Dans le champ de la perception auditive, les recherches utilisant la situation d’écoute dichotique (Andersson, Reinvang, Wehling, Hugdahl, & Lundervold, 2008 ; Kimura, 1963, 1967 ; Hiscok & Kinsbourne, 1990 ; Hommet et al., 2010 ; Hugdahl & Andersson, 1986 ; Hugdahl, Carlsson, & Eichele, 2011 ; Moncrieff, 2011 ; Obrzut et al., 1999 ; Voyer & Techentin, 2009) ont permis de faire évoluer ce paradigme d’un outil d’étude de la latéralisation hémisphérique à un moyen d’appréhension des mécanismes attentionnels auprès de populations saines et neuro-pathologiques tout au long de la vie, du jeune enfant à la personne vieillissante (e.g., Bouma & Gootjes, 2011 ; Carlsson, Wiegand, & Stephani, 2011 ; Moncrieff & Musiek, 2002; Obrzut & Mahoney, 2011 ; Shinn, Baran, Moncrieff, & Musiek, 2005). Avec le paradigme d’« attention forcée » (Hugdahl & Andersson, 1986), l’investigation de l’influence de l’orientation de l’attention dans les performances d’identification des stimuli dichotiques a connu un essor considérable. Similairement au champ de la perception visuelle (Leclercq & Siéroff, 2012; Müller & Rabbit, 1989; Pearson & Lane, 1990; Wainwright & Bryson, 2002, 2005), il a été montré que l’attention des participants pouvait également être orientée de deux manières différentes au sein de situations d’écoute dichotique : avec l’apparition d’indices sonores brefs et soudains (un « bip » sonore) parvenant de façon monaurale, latéralisée, dans une seule oreille pour chaque essai dichotique et orientant l’attention de manière automatique et exogène, ou avec l’apparition d’indices verbaux (les mots « droite » et « gauche ») parvenant de façon binaurale dans les deux oreilles des participants pour chaque essai dichotique et orientant l’attention de manière volontaire et endogène (Gadea & Espert, 2009; Obrzut, Boliek, & Asbjørnsen, 2006).

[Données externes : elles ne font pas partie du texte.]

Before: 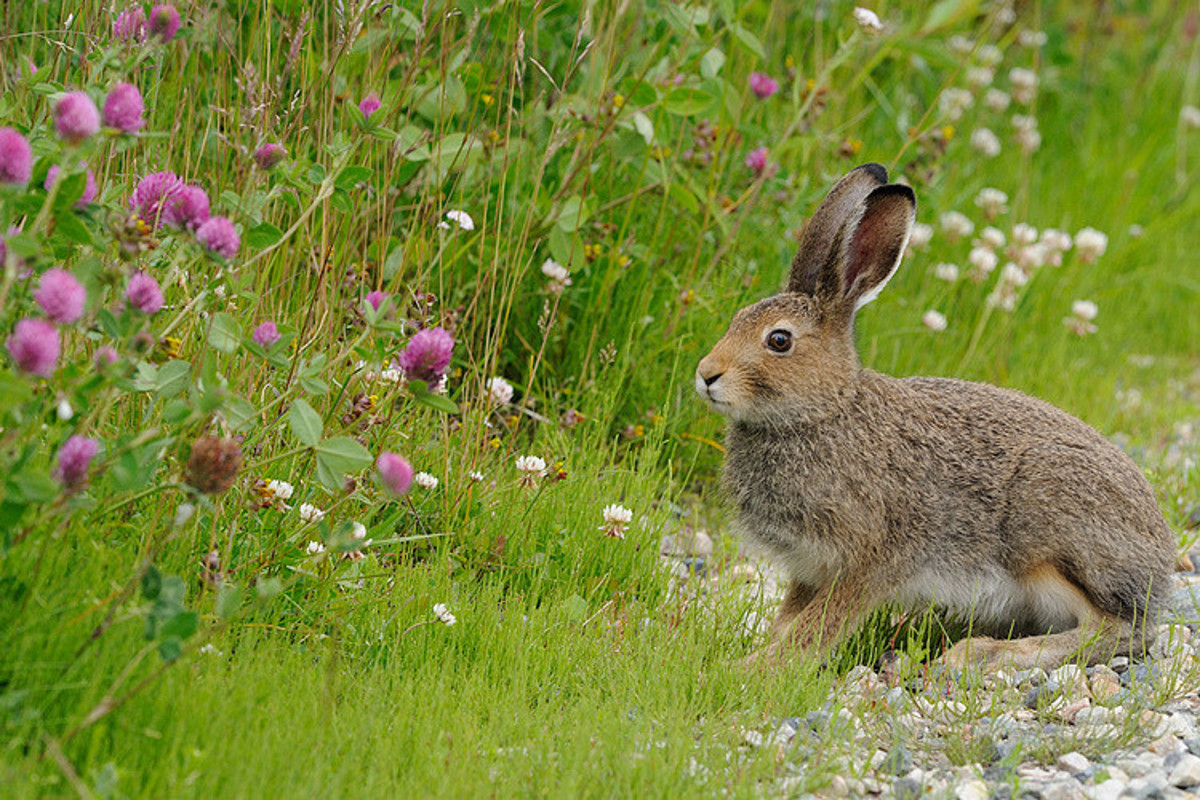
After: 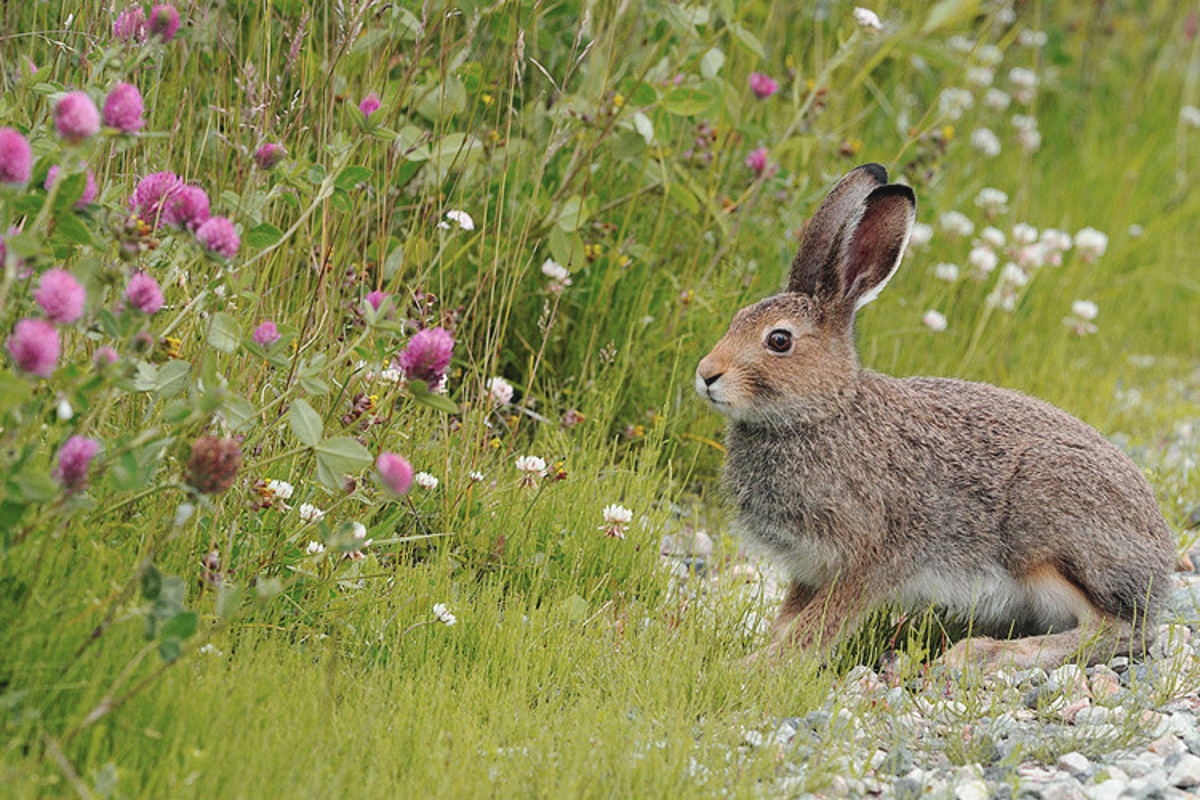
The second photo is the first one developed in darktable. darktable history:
tone curve: curves: ch0 [(0, 0.046) (0.04, 0.074) (0.831, 0.861) (1, 1)]; ch1 [(0, 0) (0.146, 0.159) (0.338, 0.365) (0.417, 0.455) (0.489, 0.486) (0.504, 0.502) (0.529, 0.537) (0.563, 0.567) (1, 1)]; ch2 [(0, 0) (0.307, 0.298) (0.388, 0.375) (0.443, 0.456) (0.485, 0.492) (0.544, 0.525) (1, 1)], color space Lab, independent channels, preserve colors none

Les études entreprises auprès de populations adultes ont montré que l’avantage structural de l’oreille droite, observé lors de l’identification de stimuli verbaux sans condition d’orientation de l’attention particulière, pouvait être modulé grâce aux indices d’orientation. Dans les cas d’orientation vers l’oreille droite, les indices verbaux, comme les indices sonores, améliorent grandement les performances d’identification des stimuli parvenant à cette oreille. Lorsqu’ils orientent l’attention des participants vers l’oreille gauche, les indices sonores et verbaux améliorent les performances d’identification des stimuli perçus dans cette oreille et donc permettent de réduire l’avantage structural de l’oreille droite au profit, dans certains cas, d’un avantage pour l’oreille gauche (Andersson et al., 2008; Hiscock & Beckie, 1993; Techentin & Voyer, 2005). En adoptant la position théorique de Hugdahl et ses collègues (2009), nous pouvons dire, au vu de ces résultats, que les adultes possèdent des compétences cognitives tout à fait efficaces pour résoudre un conflit cognitif créé par la situation dichotique d’orientation forcée vers l’oreille gauche. Que ce soit avec des indices sonores ou des indices verbaux, les adultes parviennent à outrepasser l’avantage structural de l’oreille droite pour identifier les stimuli de l’oreille gauche ; en d’autres termes, pour résoudre ce conflit cognitif, les adultes n’ont aucune difficulté à mettre en place des processus attentionnels top-down pouvant moduler les processus structuraux bottom-up. Qui plus est, la pré-activation préalable de processus bottom-up ou top-down, véhiculée par les indices d’orientation de l’attention, ne semble pas influencer les compétences de contrôle cognitif des participants. Comme cela a déjà été dit, les indices sonores (pré-activant des processus bottom-up) permettent de résoudre efficacement le conflit cognitif généré par la situation d’écoute dichotique, tout comme le permettent les indices verbaux (pré-activant des processus top-down).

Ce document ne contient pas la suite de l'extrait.